Upsampling MQA files to original resolution with sox will sound like the original resolution

soxr · July 9, 2017

Patching ffmpeg for sox minimum phase looks trivial to me.

In libswresample/soxr_resample.c observe the following chunk of code:

static struct ResampleContext *create(struct ResampleContext *c, int out_rate, int in_rate, int filter_size, int phase_shift, int linear,
        double cutoff, enum AVSampleFormat format, enum SwrFilterType filter_type, double kaiser_beta, double precision, int cheby, int exact_rational){
    soxr_error_t error;

    soxr_datatype_t type =
        format == AV_SAMPLE_FMT_S16P? SOXR_INT16_S :
        format == AV_SAMPLE_FMT_S16 ? SOXR_INT16_I :
        format == AV_SAMPLE_FMT_S32P? SOXR_INT32_S :
        format == AV_SAMPLE_FMT_S32 ? SOXR_INT32_I :
        format == AV_SAMPLE_FMT_FLTP? SOXR_FLOAT32_S :
        format == AV_SAMPLE_FMT_FLT ? SOXR_FLOAT32_I :
        format == AV_SAMPLE_FMT_DBLP? SOXR_FLOAT64_S :
        format == AV_SAMPLE_FMT_DBL ? SOXR_FLOAT64_I : (soxr_datatype_t)-1;

    soxr_io_spec_t io_spec = soxr_io_spec(type, type);

    soxr_quality_spec_t q_spec = soxr_quality_spec((int)((precision-2)/4), (SOXR_HI_PREC_CLOCK|SOXR_ROLLOFF_NONE)*!!cheby);
    q_spec.precision = precision;
#if !defined SOXR_VERSION /* Deprecated @ March 2013: */
    q_spec.bw_pc = cutoff? FFMAX(FFMIN(cutoff,.995),.8)*100 : q_spec.bw_pc;
#else
    q_spec.passband_end = cutoff? FFMAX(FFMIN(cutoff,.995),.8) : q_spec.passband_end;
#endif

    soxr_delete((soxr_t)c);
    c = (struct ResampleContext *)
        soxr_create(in_rate, out_rate, 0, &error, &io_spec, &q_spec, 0);
    if (!c)
        av_log(NULL, AV_LOG_ERROR, "soxr_create: %s\n", error);
    return c;
}

We need to modify the quality spec (q_spec).

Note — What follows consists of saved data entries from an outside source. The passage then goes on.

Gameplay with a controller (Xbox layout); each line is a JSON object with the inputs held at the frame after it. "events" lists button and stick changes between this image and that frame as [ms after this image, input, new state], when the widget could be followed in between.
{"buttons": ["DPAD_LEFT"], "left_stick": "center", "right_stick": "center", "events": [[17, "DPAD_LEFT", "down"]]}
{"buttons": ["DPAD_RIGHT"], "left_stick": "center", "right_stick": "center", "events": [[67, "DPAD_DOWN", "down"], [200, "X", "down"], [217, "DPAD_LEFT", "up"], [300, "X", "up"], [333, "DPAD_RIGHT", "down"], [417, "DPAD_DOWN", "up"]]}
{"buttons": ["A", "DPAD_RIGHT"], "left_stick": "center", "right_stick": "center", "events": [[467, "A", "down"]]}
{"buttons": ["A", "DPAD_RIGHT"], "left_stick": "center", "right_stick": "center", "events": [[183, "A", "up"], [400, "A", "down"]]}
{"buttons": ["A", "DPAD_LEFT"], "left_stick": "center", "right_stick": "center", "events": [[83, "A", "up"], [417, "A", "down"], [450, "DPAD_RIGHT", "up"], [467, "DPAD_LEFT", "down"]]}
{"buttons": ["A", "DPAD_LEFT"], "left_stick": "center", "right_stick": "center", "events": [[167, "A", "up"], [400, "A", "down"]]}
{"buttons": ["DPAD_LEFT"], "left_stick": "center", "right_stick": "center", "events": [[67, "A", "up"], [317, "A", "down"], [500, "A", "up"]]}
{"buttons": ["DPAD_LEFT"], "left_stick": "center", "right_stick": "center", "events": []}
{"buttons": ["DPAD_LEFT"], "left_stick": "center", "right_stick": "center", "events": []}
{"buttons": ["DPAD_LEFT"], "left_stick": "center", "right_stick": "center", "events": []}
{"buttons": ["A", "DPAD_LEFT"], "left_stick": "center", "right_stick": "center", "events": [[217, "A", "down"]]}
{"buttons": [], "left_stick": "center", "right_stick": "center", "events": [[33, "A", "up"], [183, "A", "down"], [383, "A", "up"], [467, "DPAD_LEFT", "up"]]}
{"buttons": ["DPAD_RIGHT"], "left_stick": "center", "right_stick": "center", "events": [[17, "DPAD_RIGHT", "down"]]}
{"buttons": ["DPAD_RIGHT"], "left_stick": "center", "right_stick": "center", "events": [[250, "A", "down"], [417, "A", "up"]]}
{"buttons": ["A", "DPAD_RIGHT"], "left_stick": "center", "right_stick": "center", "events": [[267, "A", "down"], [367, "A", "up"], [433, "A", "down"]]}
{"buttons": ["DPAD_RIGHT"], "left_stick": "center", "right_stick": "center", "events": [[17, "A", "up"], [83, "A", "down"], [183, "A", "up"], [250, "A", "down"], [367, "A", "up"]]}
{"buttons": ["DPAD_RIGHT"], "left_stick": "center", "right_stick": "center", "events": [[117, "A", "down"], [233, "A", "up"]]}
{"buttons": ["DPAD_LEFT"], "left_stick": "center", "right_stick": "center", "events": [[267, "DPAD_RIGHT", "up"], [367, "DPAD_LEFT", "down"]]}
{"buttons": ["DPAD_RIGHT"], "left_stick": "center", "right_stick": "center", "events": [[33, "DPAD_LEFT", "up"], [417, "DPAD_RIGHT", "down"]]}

Observe how they already override flags in the quality spec:

q_spec.precision = precision;

Looking at the soxr header file and what properties can be changed:
https://github.com/chirlu/soxr/blob/master/src/soxr.h

just add one extra line extra which overrides the phase response:

q_spec.precision = precision;
q_spec.phase_response = 0;

And this is based on the possible values in the soxr header file:

double phase_response; /* 0=minimum, ... 50=linear, ... 100=maximum 50 */

Hifi Bob · July 10, 2017

Or just submit the feature request to ffmpeg?

Sloop John B · July 19, 2017

On 09/07/2017 at 11:35 PM, soxr said:

Patching ffmpeg for sox minimum phase looks trivial to me.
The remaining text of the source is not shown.